_RECORDS_
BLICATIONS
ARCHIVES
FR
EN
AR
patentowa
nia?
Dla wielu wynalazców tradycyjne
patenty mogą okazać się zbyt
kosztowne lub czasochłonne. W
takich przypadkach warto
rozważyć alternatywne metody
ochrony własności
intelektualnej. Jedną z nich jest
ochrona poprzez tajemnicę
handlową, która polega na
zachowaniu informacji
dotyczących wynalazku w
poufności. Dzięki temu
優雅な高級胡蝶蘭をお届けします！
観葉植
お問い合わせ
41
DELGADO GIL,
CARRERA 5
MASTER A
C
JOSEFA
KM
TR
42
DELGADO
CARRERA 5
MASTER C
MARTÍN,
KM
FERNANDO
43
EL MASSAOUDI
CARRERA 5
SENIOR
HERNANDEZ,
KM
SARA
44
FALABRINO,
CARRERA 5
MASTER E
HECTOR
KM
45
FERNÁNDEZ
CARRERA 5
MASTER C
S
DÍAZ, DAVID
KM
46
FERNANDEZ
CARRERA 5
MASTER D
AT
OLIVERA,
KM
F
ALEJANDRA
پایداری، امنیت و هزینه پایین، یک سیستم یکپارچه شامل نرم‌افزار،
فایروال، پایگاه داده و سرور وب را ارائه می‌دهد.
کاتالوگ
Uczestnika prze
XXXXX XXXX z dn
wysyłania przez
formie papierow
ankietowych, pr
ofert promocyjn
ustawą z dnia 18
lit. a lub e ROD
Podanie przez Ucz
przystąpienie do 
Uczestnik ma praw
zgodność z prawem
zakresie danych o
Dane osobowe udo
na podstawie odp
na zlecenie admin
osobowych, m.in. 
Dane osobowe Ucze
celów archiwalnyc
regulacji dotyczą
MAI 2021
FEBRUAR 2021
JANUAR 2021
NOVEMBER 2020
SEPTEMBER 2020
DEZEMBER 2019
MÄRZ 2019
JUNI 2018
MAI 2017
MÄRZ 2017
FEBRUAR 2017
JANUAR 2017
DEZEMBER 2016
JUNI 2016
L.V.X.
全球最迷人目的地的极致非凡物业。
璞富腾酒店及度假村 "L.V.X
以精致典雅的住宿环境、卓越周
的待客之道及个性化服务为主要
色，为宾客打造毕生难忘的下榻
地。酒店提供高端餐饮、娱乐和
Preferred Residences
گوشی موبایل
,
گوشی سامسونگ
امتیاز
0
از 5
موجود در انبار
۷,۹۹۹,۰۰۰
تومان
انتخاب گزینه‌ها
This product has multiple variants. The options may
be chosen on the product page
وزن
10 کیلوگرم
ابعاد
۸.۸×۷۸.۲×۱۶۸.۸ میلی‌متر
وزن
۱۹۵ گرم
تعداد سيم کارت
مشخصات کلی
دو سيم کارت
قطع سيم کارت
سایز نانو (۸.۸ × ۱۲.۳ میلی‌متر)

_TO-DO ITEM_
Reproduce every line above, keeping each word exactly as it appears.

_WORKED SOLUTION_
BLICATIONS
ARCHIVES
FR
EN
AR
patentowa
nia?
Dla wielu wynalazców tradycyjne
patenty mogą okazać się zbyt
kosztowne lub czasochłonne. W
takich przypadkach warto
rozważyć alternatywne metody
ochrony własności
intelektualnej. Jedną z nich jest
ochrona poprzez tajemnicę
handlową, która polega na
zachowaniu informacji
dotyczących wynalazku w
poufności. Dzięki temu
優雅な高級胡蝶蘭をお届けします！
観葉植
お問い合わせ
41
DELGADO GIL,
CARRERA 5
MASTER A
C
JOSEFA
KM
TR
42
DELGADO
CARRERA 5
MASTER C
MARTÍN,
KM
FERNANDO
43
EL MASSAOUDI
CARRERA 5
SENIOR
HERNANDEZ,
KM
SARA
44
FALABRINO,
CARRERA 5
MASTER E
HECTOR
KM
45
FERNÁNDEZ
CARRERA 5
MASTER C
S
DÍAZ, DAVID
KM
46
FERNANDEZ
CARRERA 5
MASTER D
AT
OLIVERA,
KM
F
ALEJANDRA
پایداری، امنیت و هزینه پایین، یک سیستم یکپارچه شامل نرم‌افزار،
فایروال، پایگاه داده و سرور وب را ارائه می‌دهد.
کاتالوگ
Uczestnika prze
XXXXX XXXX z dn
wysyłania przez
formie papierow
ankietowych, pr
ofert promocyjn
ustawą z dnia 18
lit. a lub e ROD
Podanie przez Ucz
przystąpienie do 
Uczestnik ma praw
zgodność z prawem
zakresie danych o
Dane osobowe udo
na podstawie odp
na zlecenie admin
osobowych, m.in. 
Dane osobowe Ucze
celów archiwalnyc
regulacji dotyczą
MAI 2021
FEBRUAR 2021
JANUAR 2021
NOVEMBER 2020
SEPTEMBER 2020
DEZEMBER 2019
MÄRZ 2019
JUNI 2018
MAI 2017
MÄRZ 2017
FEBRUAR 2017
JANUAR 2017
DEZEMBER 2016
JUNI 2016
L.V.X.
全球最迷人目的地的极致非凡物业。
璞富腾酒店及度假村 "L.V.X
以精致典雅的住宿环境、卓越周
的待客之道及个性化服务为主要
色，为宾客打造毕生难忘的下榻
地。酒店提供高端餐饮、娱乐和
Preferred Residences
گوشی موبایل
,
گوشی سامسونگ
امتیاز
0
از 5
موجود در انبار
۷,۹۹۹,۰۰۰
تومان
انتخاب گزینه‌ها
This product has multiple variants. The options may
be chosen on the product page
وزن
10 کیلوگرم
ابعاد
۸.۸×۷۸.۲×۱۶۸.۸ میلی‌متر
وزن
۱۹۵ گرم
تعداد سيم کارت
مشخصات کلی
دو سيم کارت
قطع سيم کارت
سایز نانو (۸.۸ × ۱۲.۳ میلی‌متر)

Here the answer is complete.